Littéralement un miracle” : Des gangs rivaux en Afrique du Sud appellent à une trêve pour aider les gens pendant une pandémie

Partout dans le monde, alors que l’incertitude plane toujours sur nous, les gens continuent à exprimer leur compassion – souvent de manière inédite. Cette histoire est l’une des nombreuses qui figurent dans la lettre d’information de Karunavirus.org du 23 avril (Karuna est le Sanskrit pour compassion)

En Afrique du Sud, des gangs en guerre collaborent dans le cadre d’une trêve sans précédent pour livrer de la nourriture indispensable aux personnes enfermées. Le pays a vu une diminution de 75 % des crimes violents depuis qu’il a imposé des restrictions strictes sur la pandémie de coronavirus, et les rues normalement dangereuses du Cap voient maintenant des ennemis jurés se réunir pour collecter des produits essentiels à distribuer dans les communautés affamées.

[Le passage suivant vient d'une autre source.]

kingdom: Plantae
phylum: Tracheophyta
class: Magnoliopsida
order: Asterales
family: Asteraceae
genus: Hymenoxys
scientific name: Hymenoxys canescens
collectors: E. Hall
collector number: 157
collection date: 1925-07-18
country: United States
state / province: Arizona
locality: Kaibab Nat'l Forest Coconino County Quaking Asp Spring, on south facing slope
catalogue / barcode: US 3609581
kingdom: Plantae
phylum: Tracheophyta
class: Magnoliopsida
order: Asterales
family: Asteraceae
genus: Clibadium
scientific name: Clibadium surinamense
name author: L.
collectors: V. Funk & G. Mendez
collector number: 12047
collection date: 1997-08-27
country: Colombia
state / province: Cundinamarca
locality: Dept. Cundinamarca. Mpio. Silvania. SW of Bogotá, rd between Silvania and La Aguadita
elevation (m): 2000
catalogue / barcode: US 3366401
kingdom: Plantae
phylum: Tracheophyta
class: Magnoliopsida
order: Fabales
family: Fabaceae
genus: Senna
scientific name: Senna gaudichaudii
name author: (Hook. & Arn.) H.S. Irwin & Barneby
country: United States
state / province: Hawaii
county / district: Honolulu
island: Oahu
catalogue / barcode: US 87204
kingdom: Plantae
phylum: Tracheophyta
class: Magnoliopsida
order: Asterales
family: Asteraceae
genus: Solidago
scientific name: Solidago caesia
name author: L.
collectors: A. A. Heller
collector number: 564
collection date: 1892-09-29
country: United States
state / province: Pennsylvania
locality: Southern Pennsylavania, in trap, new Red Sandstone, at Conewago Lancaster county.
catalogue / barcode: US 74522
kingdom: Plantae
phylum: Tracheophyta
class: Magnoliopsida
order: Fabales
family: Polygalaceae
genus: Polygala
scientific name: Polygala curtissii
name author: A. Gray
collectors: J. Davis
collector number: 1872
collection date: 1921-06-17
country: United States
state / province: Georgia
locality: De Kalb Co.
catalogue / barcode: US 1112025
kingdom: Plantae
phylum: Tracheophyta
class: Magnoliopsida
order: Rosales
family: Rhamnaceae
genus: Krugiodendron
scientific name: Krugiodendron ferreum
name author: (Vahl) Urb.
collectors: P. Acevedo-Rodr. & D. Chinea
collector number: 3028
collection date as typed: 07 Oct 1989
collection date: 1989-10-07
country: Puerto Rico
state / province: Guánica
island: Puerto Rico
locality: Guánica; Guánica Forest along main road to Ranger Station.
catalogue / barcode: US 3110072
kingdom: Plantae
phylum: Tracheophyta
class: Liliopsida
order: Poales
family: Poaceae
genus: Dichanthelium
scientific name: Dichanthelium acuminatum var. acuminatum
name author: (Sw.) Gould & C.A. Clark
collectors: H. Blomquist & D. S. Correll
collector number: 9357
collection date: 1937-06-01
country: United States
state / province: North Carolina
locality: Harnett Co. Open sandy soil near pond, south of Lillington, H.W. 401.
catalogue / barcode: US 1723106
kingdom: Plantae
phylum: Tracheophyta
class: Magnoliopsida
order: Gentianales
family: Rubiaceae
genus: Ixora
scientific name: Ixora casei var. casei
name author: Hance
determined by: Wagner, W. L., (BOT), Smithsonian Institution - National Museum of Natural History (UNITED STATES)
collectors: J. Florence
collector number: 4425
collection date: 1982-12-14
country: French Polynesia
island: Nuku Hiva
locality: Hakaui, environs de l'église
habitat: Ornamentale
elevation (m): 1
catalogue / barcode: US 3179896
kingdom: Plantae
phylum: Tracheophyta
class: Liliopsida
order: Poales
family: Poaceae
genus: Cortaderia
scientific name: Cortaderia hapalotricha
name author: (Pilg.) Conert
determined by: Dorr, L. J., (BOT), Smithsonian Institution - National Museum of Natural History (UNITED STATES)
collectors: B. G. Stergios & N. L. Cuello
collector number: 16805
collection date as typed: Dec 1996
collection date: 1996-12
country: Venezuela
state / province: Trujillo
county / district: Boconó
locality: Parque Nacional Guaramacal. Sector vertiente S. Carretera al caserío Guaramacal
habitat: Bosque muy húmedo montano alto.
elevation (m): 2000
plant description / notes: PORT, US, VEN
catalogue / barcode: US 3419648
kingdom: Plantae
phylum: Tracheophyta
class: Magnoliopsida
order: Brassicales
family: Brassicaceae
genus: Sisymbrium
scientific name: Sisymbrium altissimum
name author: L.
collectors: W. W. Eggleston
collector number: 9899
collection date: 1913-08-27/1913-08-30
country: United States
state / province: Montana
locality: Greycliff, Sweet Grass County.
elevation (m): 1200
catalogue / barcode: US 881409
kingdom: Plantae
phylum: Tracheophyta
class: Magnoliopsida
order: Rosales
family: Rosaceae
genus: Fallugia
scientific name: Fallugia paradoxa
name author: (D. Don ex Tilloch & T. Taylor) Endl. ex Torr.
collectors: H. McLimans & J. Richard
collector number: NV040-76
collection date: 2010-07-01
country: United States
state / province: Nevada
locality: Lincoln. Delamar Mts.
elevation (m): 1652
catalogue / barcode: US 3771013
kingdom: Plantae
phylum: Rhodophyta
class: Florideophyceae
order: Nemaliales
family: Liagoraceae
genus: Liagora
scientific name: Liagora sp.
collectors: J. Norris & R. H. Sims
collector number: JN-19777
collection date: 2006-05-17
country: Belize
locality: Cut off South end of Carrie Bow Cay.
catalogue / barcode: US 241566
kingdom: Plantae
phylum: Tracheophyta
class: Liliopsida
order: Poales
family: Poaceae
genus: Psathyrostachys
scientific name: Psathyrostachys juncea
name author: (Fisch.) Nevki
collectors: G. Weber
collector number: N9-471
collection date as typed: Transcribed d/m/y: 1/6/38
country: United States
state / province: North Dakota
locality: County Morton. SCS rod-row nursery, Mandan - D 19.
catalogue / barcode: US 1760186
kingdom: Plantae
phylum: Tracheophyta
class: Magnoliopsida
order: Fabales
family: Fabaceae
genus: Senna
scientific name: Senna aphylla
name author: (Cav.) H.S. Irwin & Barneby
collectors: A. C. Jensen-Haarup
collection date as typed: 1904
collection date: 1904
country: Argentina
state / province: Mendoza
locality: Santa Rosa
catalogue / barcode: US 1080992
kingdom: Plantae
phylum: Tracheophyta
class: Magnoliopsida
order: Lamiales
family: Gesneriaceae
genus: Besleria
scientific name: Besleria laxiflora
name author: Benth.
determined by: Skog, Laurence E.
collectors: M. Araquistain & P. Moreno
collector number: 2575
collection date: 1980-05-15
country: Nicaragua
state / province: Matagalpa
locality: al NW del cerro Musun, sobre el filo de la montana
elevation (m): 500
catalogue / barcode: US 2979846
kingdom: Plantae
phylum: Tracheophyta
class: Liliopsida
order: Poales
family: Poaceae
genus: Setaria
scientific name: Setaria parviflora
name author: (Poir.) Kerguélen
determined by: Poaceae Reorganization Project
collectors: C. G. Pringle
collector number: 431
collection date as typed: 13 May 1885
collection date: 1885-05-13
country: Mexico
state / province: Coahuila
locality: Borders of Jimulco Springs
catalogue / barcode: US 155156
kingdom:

“Ce que nous voyons se produire ici est littéralement un miracle”, a déclaré le pasteur Andie Steele-Smith à BBC News. Le pasteur Steele-Smith travaille avec des membres de gangs dans sa communauté, dont beaucoup sont des tueurs condamnés.

“Ce sont les meilleurs distributeurs du pays”, a-t-il déclaré. “Ils ont l’habitude de distribuer d’autres poudres blanches, mais ils distribuent quand même des choses et puis, ils connaissent tout le monde.”

Preston Jacobs, membre du gang des “Américains”, a dit à Debora Patta de CBS News que c’était “agréable” d’assumer un nouveau rôle et de communiquer avec ceux qui sont dans le besoin. “Maintenant, je vois qu’il y a aussi des gens sympas, et les gens aiment ce que nous faisons maintenant”, a déclaré M. Jacobs.

Sansi Hassan, du gang “Clever Kids”, a exprimé l’espoir que ce cessez-le-feu actuel dans la violence des gangs puisse être permanent dans l’avenir post-confinement. “Si cela peut continuer, alors il n’y aura plus de bagarre entre les gangs”, a-t-il déclaré. “Et chaque gang sera d’accord avec nous.”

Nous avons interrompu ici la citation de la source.